**PROMPT:**
Check each line of the listing for the string "scroll", count the lines that have it, and answer with that number only.

**INPUT DATA:**

··········

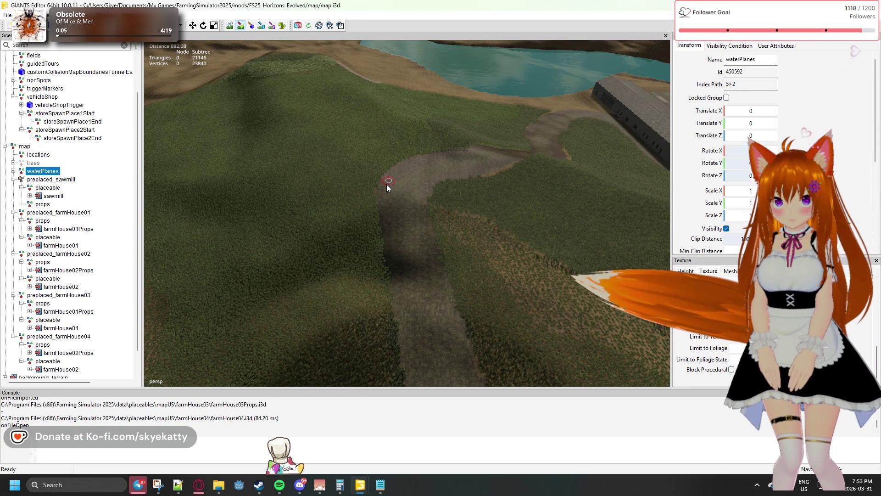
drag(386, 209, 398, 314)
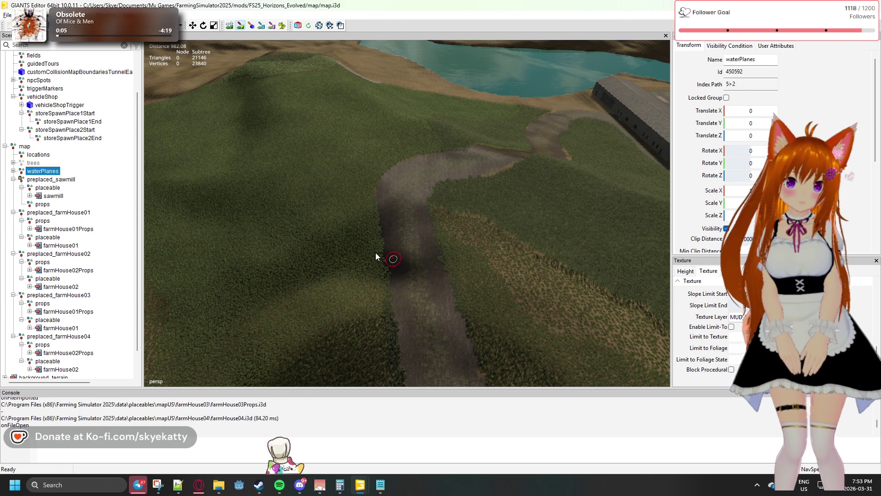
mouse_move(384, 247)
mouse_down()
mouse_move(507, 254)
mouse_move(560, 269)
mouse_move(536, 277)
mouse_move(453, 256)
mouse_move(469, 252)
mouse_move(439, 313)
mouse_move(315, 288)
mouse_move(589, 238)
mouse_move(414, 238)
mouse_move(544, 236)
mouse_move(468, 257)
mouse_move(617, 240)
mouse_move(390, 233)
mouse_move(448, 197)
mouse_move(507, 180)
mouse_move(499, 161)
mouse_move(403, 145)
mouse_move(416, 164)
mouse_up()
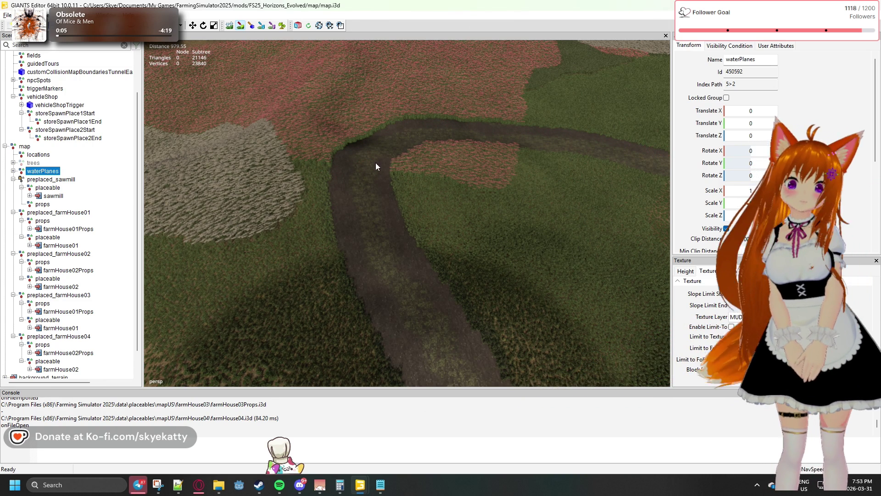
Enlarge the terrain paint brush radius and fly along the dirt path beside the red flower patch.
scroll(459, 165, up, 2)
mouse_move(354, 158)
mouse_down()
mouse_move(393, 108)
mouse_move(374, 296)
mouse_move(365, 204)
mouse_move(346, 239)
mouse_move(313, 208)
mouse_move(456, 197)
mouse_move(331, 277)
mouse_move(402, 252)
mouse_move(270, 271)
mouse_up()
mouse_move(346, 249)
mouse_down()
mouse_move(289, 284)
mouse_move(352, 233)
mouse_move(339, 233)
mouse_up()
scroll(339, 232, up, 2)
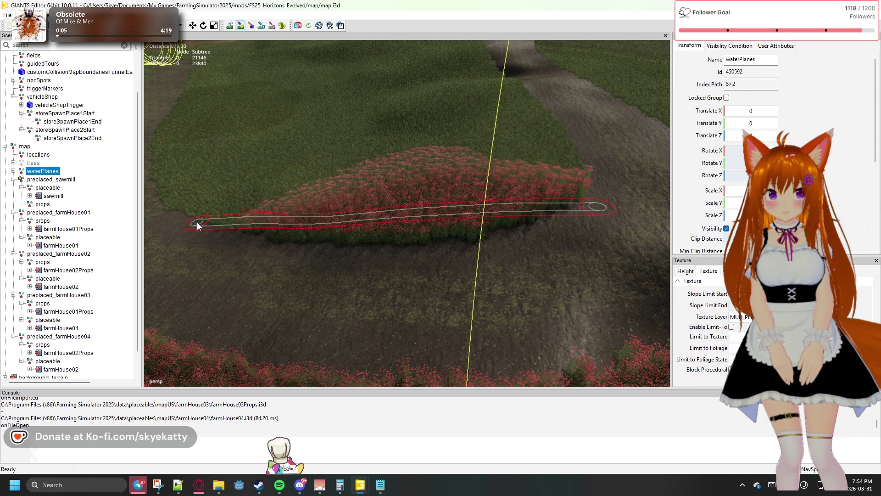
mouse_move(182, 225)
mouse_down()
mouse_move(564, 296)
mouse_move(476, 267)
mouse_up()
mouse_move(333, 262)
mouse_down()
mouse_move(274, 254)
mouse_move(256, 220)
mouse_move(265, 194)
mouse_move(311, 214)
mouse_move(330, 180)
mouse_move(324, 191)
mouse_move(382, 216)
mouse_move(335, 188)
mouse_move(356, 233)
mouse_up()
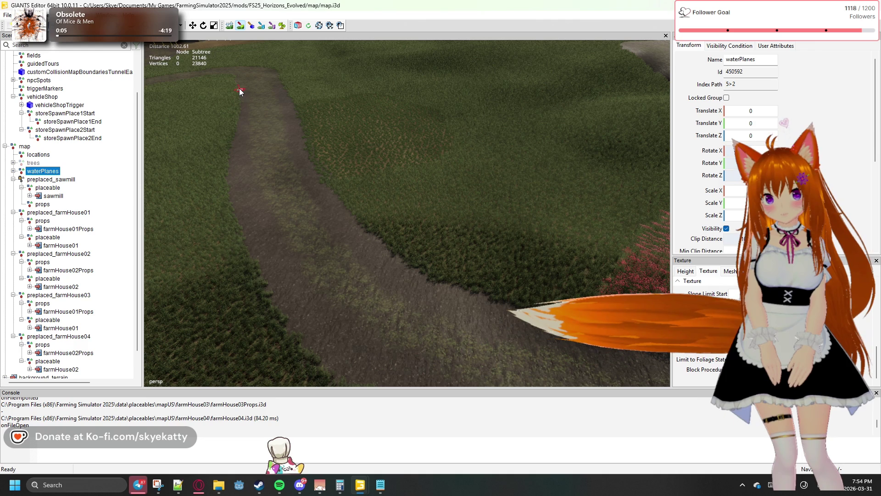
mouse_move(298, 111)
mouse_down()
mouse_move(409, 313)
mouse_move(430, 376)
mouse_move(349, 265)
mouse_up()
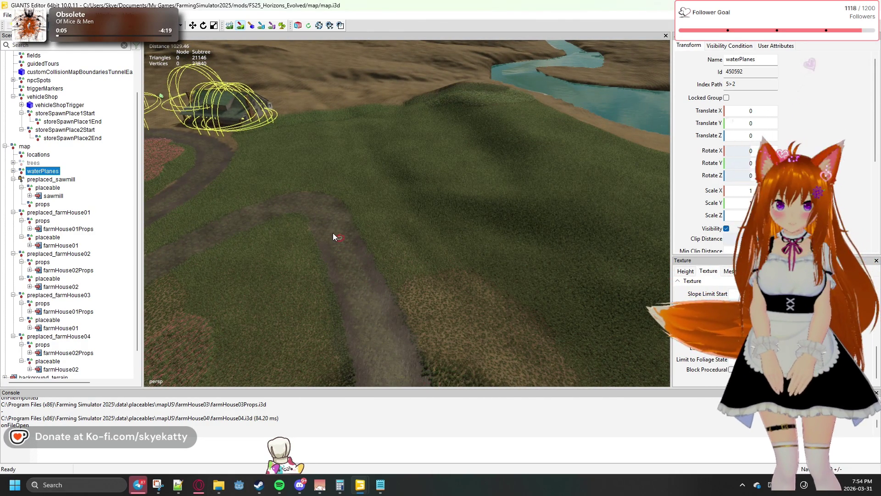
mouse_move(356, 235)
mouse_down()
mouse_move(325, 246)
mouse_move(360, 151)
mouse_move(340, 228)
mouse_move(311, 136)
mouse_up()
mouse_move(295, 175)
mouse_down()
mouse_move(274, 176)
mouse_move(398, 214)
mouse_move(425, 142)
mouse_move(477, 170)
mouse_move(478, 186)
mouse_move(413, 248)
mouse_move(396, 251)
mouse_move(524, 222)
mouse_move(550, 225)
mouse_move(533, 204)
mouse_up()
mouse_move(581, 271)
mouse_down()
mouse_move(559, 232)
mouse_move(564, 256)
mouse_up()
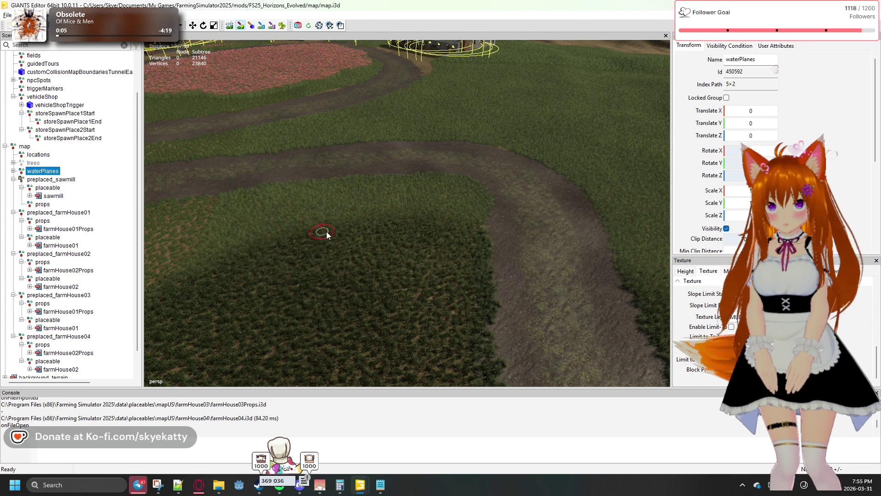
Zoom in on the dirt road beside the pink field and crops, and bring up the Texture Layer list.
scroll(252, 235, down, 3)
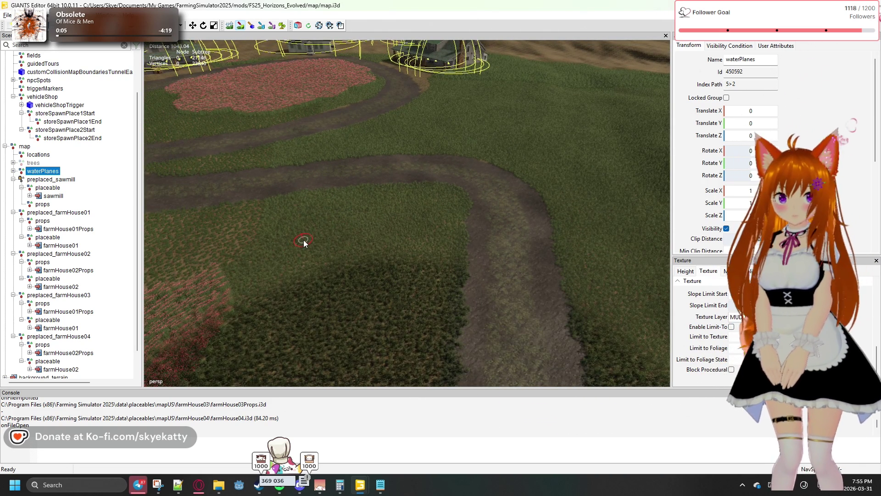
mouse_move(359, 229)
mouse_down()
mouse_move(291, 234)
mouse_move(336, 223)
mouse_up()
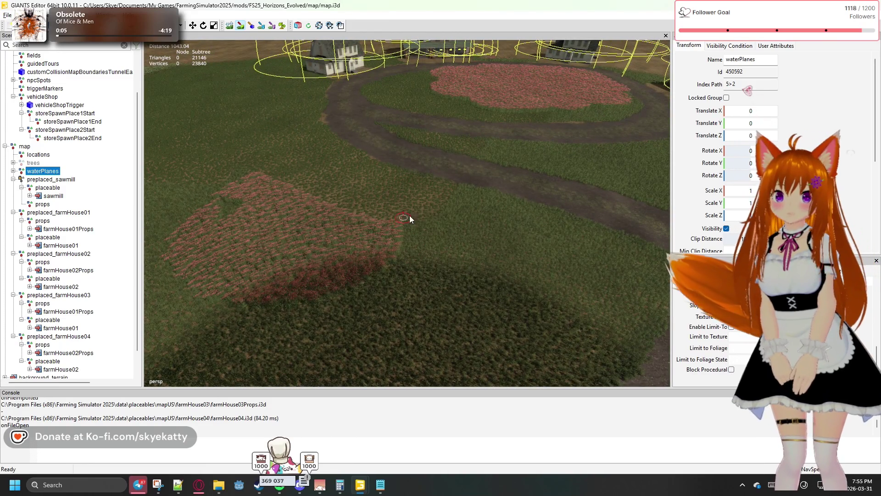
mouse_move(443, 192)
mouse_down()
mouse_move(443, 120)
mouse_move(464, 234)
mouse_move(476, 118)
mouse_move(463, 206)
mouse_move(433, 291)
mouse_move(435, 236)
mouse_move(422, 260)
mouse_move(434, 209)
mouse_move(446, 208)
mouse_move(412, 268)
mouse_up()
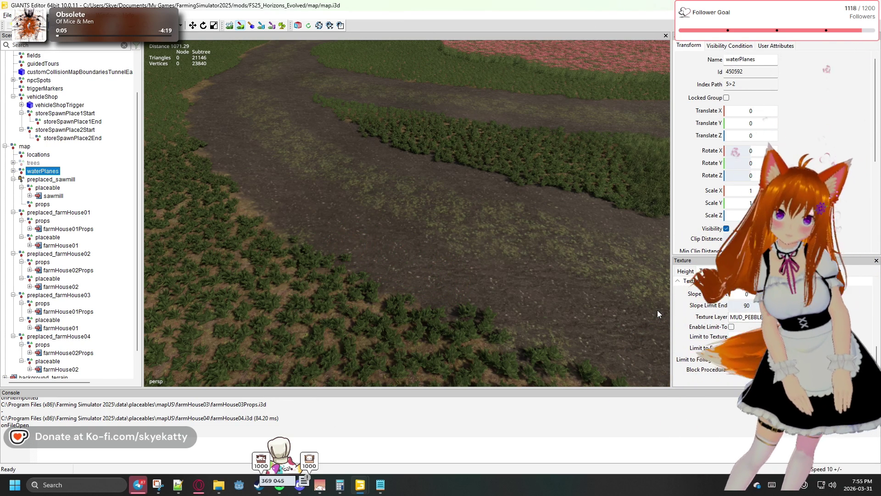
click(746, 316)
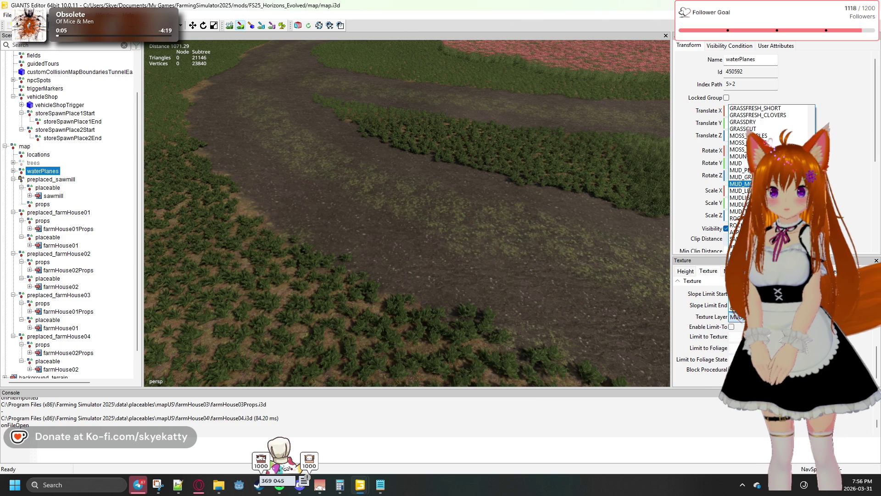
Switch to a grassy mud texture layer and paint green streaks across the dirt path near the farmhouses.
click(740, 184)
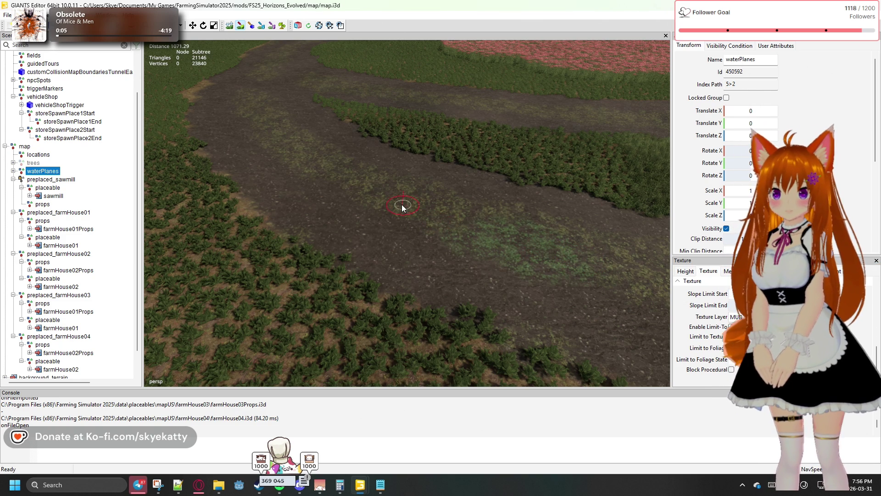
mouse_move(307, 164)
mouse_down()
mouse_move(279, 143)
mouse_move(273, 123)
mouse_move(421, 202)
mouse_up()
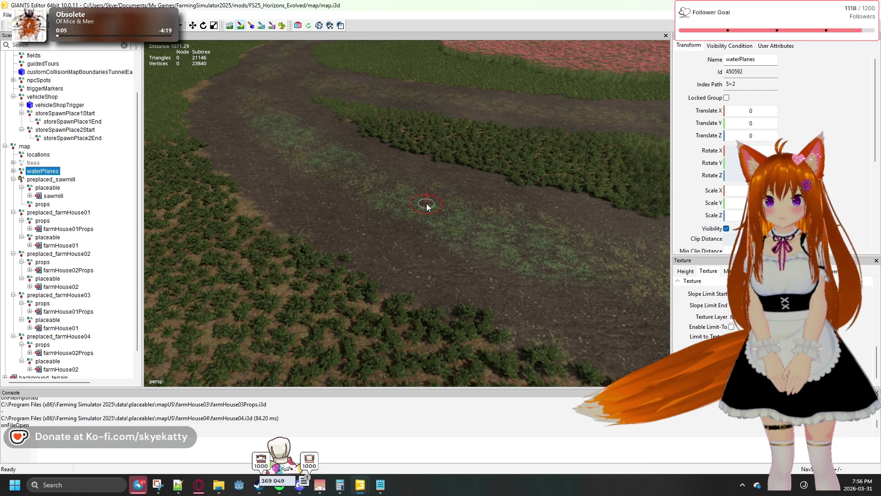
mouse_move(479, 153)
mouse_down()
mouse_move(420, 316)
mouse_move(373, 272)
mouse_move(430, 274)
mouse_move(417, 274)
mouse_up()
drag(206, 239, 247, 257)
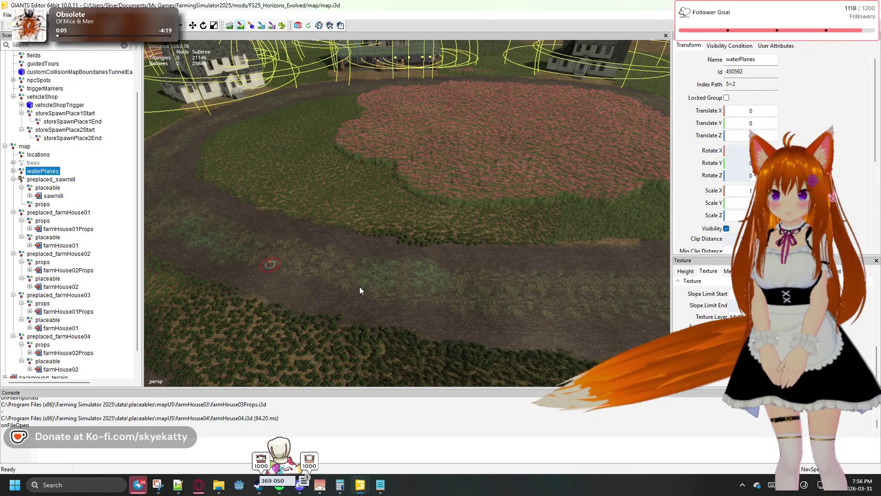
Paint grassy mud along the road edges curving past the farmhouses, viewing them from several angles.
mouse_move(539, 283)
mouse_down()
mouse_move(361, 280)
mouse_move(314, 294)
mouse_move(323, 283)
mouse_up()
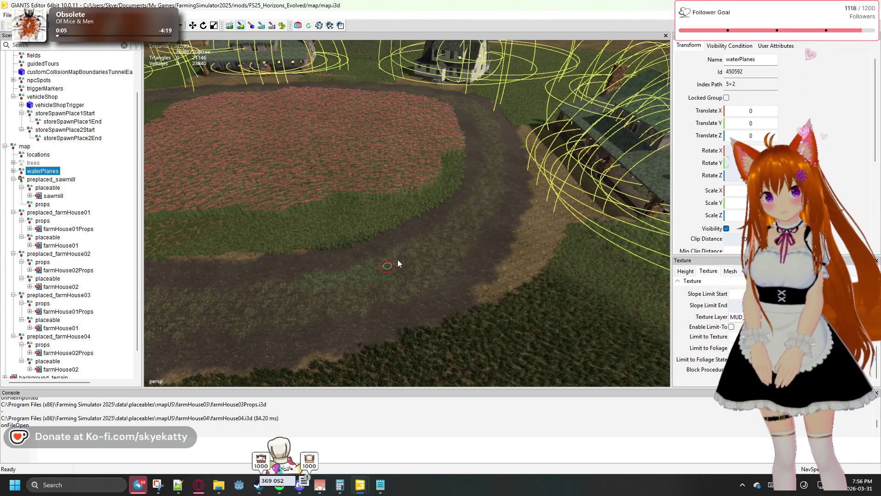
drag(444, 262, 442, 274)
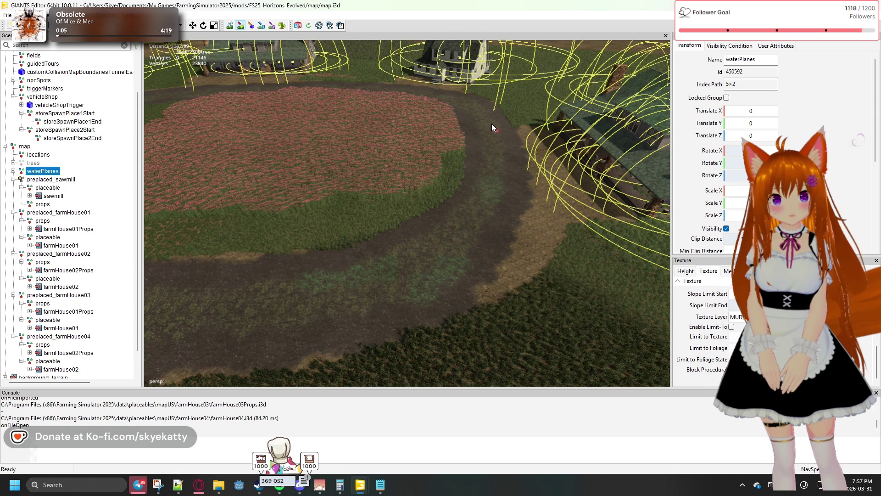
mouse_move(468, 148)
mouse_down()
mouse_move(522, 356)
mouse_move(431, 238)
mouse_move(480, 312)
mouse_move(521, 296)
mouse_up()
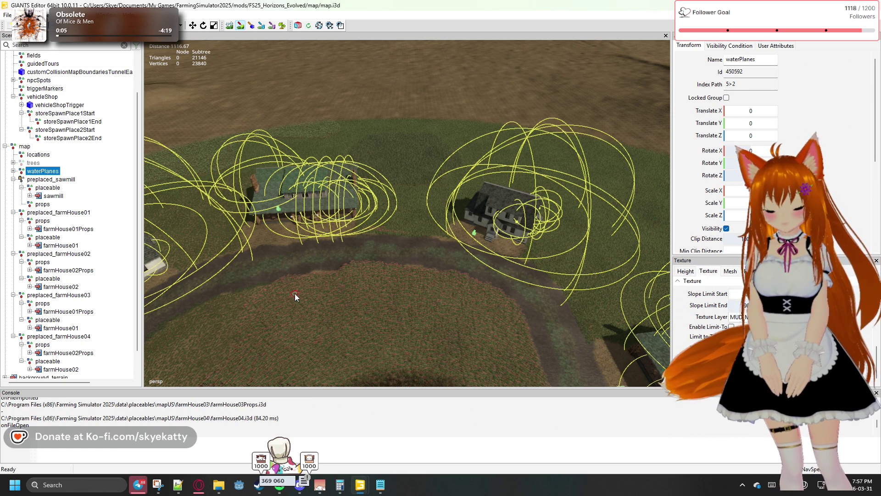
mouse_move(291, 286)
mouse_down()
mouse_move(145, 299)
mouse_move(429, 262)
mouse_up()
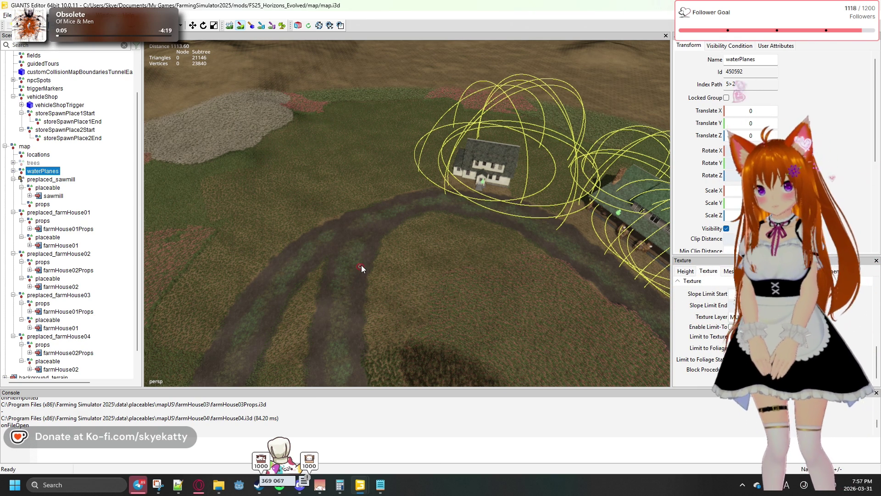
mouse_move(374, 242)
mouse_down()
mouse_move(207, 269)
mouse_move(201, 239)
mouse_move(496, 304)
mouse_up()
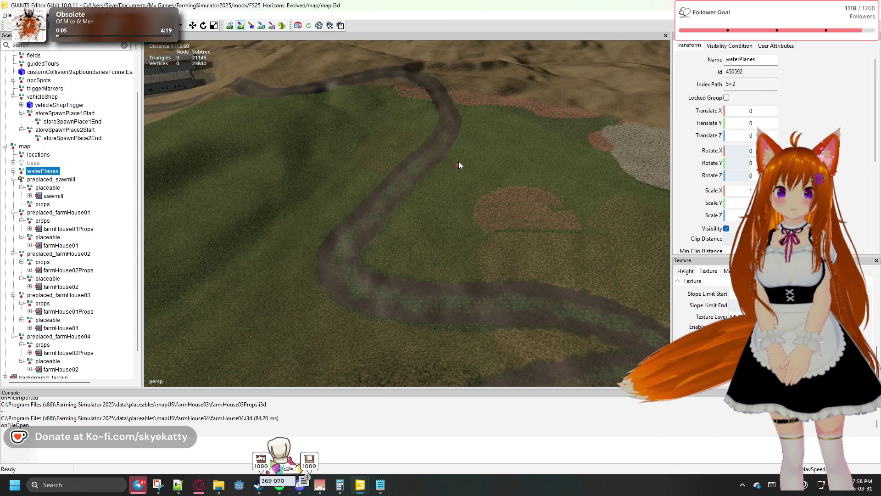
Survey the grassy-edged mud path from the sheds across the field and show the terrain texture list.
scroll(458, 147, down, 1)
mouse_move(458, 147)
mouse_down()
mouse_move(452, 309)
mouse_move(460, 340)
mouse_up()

··········

**TASK SOLUTION:**
4